By Timothy Byrne
As Catholic Christians, faith may be personal but never private. Our faith is communal and isolation is the enemy of a communal faith. In 1 Corinthians 12:27 it says, “Now you are the body of Christ, and each one of you is part of it”. When we are baptised, we become part of the same body of Christ. We are not called to only focus on our own journey towards heaven, but to desire goodness in our fellow brothers and sisters. In that way, we do not become Holy by ourselves but together as one community.
Some might feel that their faith is only between oneself and God, and worry about “interfering” in someone else’s life. However, Jesus never intended us to walk our faith journeys alone. In Luke 10:1, Jesus sent out the 72 in pairs to share the word of God. In Hebrews 3:12-14, St Paul encourages the Hebrew community to continue spurring each other to keep their eyes set on heaven. From both these examples, we see there is a clear call for us to share our faith, to fight not only for our own salvation but also for those who we, as Catholic Christians, have been baptised into the same body of Christ with us.
As shared in “Personal Faith”, faith is a grace given to us by God to perceive it. However, in our own human nature, we sometimes find it difficult to see God’s hands in our lives. That is where the importance of community comes in. There will be times when we will be prideful in our own faith and lives and unknowingly be straying from God. We need the loving touch of our community members to guide us and hold us true to what God desires for us (Galatians 6:2).
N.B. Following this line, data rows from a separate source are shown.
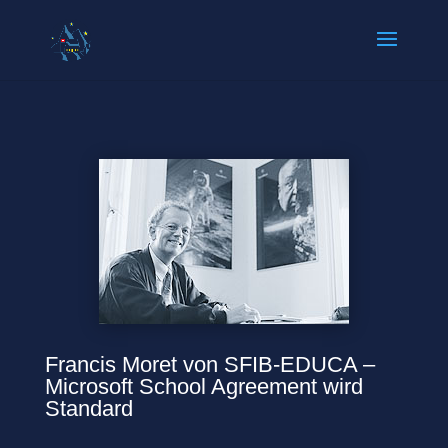
Francis Moret von SFIB-EDUCA –
Microsoft School Agreement wird
Standard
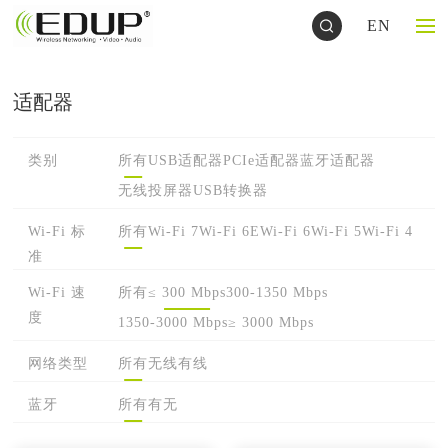
EN
适配器
类别
所有
USB适配器
PCIe适配器
蓝牙适配器
无线投屏器
USB转换器
Wi-Fi 标
所有
Wi-Fi 7
Wi-Fi 6E
Wi-Fi 6
Wi-Fi 5
Wi-Fi 4
准
Wi-Fi 速
所有
≤ 300 Mbps
300-1350 Mbps
度
1350-3000 Mbps
≥ 3000 Mbps
网络类型
所有
无线
有线
蓝牙
所有
有
无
Of course, that also requires us to have a degree of openness and trust in the community we have around us. In 1 Peter 3:8, Peter exhorts us to be loving in the way we approach community. We are called to have a “tender heart” and “humble mind”. We are invited to community as we are, but are called to allow the community to help us to grow towards more of what God desires of us. In essence, our brothers and sisters are a part of our salvation story. Jesus is our salvation, but being a part of a community helps us to cooperate more with Jesus.
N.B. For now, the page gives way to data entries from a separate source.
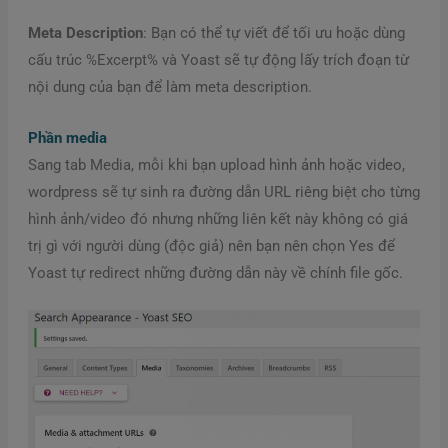
Meta Description
: Bạn có thể tự viết để tối ưu hoặc dùng
cấu trúc %Excerpt% và Yoast sẽ tự động lấy trích đoạn từ
nội dung của bạn để làm meta description.
Phần media
Sang tab Media, mỗi khi bạn upload hình ảnh hoặc video,
wordpress sẽ tự sinh ra đường dẫn URL riêng biệt cho từng
hình ảnh/video đó nhưng những liên kết này không có giá
trị gì với người dùng (độc giả) nên bạn nên chọn Yes để
Yoast tự redirect những đường dẫn này về chính file gốc.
In our own capacity, we too are called to be welcoming and invite people into our communities. Naturally, communities are full of many different walks of people. There will be those that we do not get along with. However, we are still called to imitate the love that God shows us to those we struggle with, even if we struggle with them! (1 Peter 4:9)
Community stirs our faith, either through how we receive our community members or how we let ourselves be carried by others. Just like the parable of the paralytic man, Jesus saw the faith of his friends and said “your sins are forgiven”. We are all participants of the salvation story of those we journey with.
God’s love for us cannot lead us to salvation alone if we do not first love others. In 1 John 4:20, it says: Those who say, “I love God,” and hate their brothers or sisters, are liars; for those who do not love a brother or sister whom they have seen, cannot love God whom they have not seen.” There are times where we will struggle to love our fellow community members because of how different we are. This is because, as the saying goes, “hurting people hurt others” Perhaps our past sufferings and rejections have shaped our thinking towards certain situations, and we have learnt to protect ourselves by choosing to be cold. However, choosing to love even those who are difficult to love, we become witnesses and an embodiment to the divine love that transcends all human loves. For example, in John 4, we see how Jesus chose to show His love to the Samaritan woman who was shunned by her own community because of her past. Jesus showed her that her past did not define her, and similarly we too are called to bring His love into our wounded pasts. We allow our experience of God’s love to transform the way we love. In that way we take one step towards holiness.
There is a term used called “my brother’s keeper”. It means that we watch over our fellow man/woman, showing a great amount of bravery, responsibility, and willingness to put others before ourselves. As an example, consider Cain and Abel’s story. They both made offerings to God; Cain chose some produce from his harvest while Abel brought the very best of his livestock as an offering to God. God accepted Abel’s offering and rejected Cain’s. In his anger, Cain killed his brother. When questioned by God, Cain replied with “Am I my brother’s keeper?”, telling God that he wasn’t responsible for his brother.Cain let jealousy take over him and put himself before Abel when he should have been celebrating God’s favor for his brother. Cain was called to rejoice in his brother’s salvation. How many of us struggle in our communities because we compare our faith with our other community members? How many of us seek to “be the better Catholic?” We are instead called to be our “brother’s keeper”, to fight for the faith lives of those around us and to rejoice in their salvation, just as Cain should have done.
Instead, we can look to the Gospel of Mark in the story of the paralytic man to understand what truly it means to be our brother’s keeper. In the Gospel of Mark, we hear about the 4 men who carried their paralytic friend to Jesus. The 4 men carried their friend on the stretcher, dug a hole in the roof and lowered their friend in front of Jesus. When Jesus saw the faith of the 4 friends, He healed the paralytic man. Similarly, through our love for our fellow brothers and sisters, we too can take part in their salvific journey. This is what it means to live a life for others, and not just ourselves. A communal faith is to carry our brothers and sisters to Jesus, when they cannot do so themselves.